Document segment
######
Would you stay in your new-build with average garden or old fashioned bungalow with huge garden?

(72 Posts)
sarah13xx Fri 08-Oct-21 23:36:26

We’ve always been happy in our house. It’s a 3 bedroom, 3 bathroom, new-build, average sized garden, nice area, big driveway, garage. It’s very modern and probably more spacious and well built than a lot of new builds. We’ve not long had a baby and it’s become more evident since having him and seeing how much ‘stuff’ babies/children need that we will need to move to a bigger house at some point within a few years. We have our small third bedroom as a dressing room/ironing room/office all in one. We have no utility room but a large open plan kitchen/living room. We have a dog and I would really like a big utility room to be able to keep him out of the living room when my son is on the floor etc as he starts walking.
######
Work instructions
• A. From the forum post about choosing between a new-build and a bungalow, write out the stretch from "Would you stay" through "he starts walking.".
• B. In the forum post about choosing between a new-build and a bungalow, what kind of room does the poster want so the dog can be kept out of the living room?
• C. Continue the forum post about choosing between a new-build and a bungalow, starting after its last sentence.

Data shown
######
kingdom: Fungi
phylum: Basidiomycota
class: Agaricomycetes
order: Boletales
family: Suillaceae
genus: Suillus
######
Answers for the tasks
• A.
Would you stay in your new-build with average garden or old fashioned bungalow with huge garden?

(72 Posts)
sarah13xx Fri 08-Oct-21 23:36:26

We’ve always been happy in our house. It’s a 3 bedroom, 3 bathroom, new-build, average sized garden, nice area, big driveway, garage. It’s very modern and probably more spacious and well built than a lot of new builds. We’ve not long had a baby and it’s become more evident since having him and seeing how much ‘stuff’ babies/children need that we will need to move to a bigger house at some point within a few years. We have our small third bedroom as a dressing room/ironing room/office all in one. We have no utility room but a large open plan kitchen/living room. We have a dog and I would really like a big utility room to be able to keep him out of the living room when my son is on the floor etc as he starts walking.

• B. A big utility room.

• C.
We had no plans to move at all but a very old fashioned reasonably sized bungalow has just came on the market. Same area as we currently live but just a nicer street. Basically everything in this house would need ripped out. There are a few walls I would knock down too without getting carried away. The major plus point of this house is the size of the garden. You could fit this bungalow in its own garden about another twice at least, it’s huge! It could be transformed into our home for life with an extension too, whereas our current house never would be. Alternatively we could build a second house in the garden and sell it or sell both. I have one of just about every trade person needed to build or renovate a house in my close family so that wouldn’t be an issue but it would obviously still cost a lot. The price difference would mean this bungalow was roughly £30,000 more expensive but we would need to move from our ‘nice’ house (with a small baby and our dog) into this old fashioned house to start this project.

Would you take the risk and potentially gain the price of a house or your house for life out of it OR stay put in your ‘nice’ house that’s fine for just now? 🤔 Part of me wants to be brave and go for it, knowing how stunning it would be when finished, you only live once etc but then I picture loading vans up with our things from our current house or driving past after we’d moved out and I feel really quite sad, like we’re maybe not ready to leave here yet! Help!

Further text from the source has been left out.